Crisi del credito: tassi interbancari alle stelle

da Milano

La Banca centrale europea l’altro ieri ha alzato i tassi ufficiali: uno 0,25% sufficiente a far indignare quanti si preoccupano più dell’economia stagnante e della crisi dei consumi che dei rischi d’inflazione. Ma a salire ancora di più, di questi tempi, sono i tassi interbancari, un indicatore della salute del sistema del credito e un riferimento fondamentale per chi deve prendere denaro a prestito. A rendere alto il costo dei finanziamenti, insomma, di questi tempi più che la Bce è il sistema bancario.
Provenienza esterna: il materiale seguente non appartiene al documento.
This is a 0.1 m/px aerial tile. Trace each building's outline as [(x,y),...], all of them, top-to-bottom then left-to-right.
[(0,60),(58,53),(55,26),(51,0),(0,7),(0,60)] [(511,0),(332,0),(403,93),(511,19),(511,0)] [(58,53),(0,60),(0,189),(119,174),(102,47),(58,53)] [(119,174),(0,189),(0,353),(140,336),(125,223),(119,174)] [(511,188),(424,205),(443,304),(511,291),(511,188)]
I tassi ai quali le banche si prestano denaro rappresentano però anche un infallibile termometro della crisi finanziaria. Quando il differenziale tra il tasso interbancario Euribor (Europe inter bank offered rate), e quelli ufficiali sale, è un segnale che le banche in Europa sono poco propense a prestarsi liquidità tra di loro (o lo sono solo a caro prezzo), quando scende, significa che il mercato interbancario è ritenuto poco rischioso dagli stessi banchieri. In questi giorni il differenziale, tra Euribor e tassi ufficiali è ai massimi storici, segno che la crisi del credito è ben lungi dall’essere in via di soluzione. «Se si vuole capire quando finirà la crisi finanziaria l’indicatore più efficace è lo spread dell’Euribor, e i livelli attuali indicano che le banche non sono molto disposte a finanziarsi l’un l’altra, evidentemente perché sono consapevoli che ci sono ancora diversi problemi in giro», dice un banchiere svizzero che preferisce mantenere l’anonimato. Normalmente, il differenziale tra tassi ufficiali ed Euribor è attorno ai 30-50 punti base (0,3%-0,5%). Da quando è iniziata la crisi finanziaria legata ai mutui subprime e ai titoli derivati, il differenziale, come mostra il grafico (si è preso come campione l’Euribor scadenza 12 mesi), è andato aumentando. Alla fine dell’estate scorsa, quando è apparso chiaro che quasi tutte le maggiori banche mondiali (con la notevole eccezione degli istituti italiani, poco esposti in subprime) avevano seri problemi, il differenziale era salito attorno ai 70 punti base. Ma in questi giorni si è raggiunto un record. Ieri, con il tasso Bce al 4,25% e l’Euribor al 5,39% il differenziale era di 114 punti base, un livello mai visto in 10 anni. Probabilmente, per rivedere il tasso interbancario a livelli più normali, bisognerà attendere ulteriori operazioni di pulizia nei bilanci delle banche.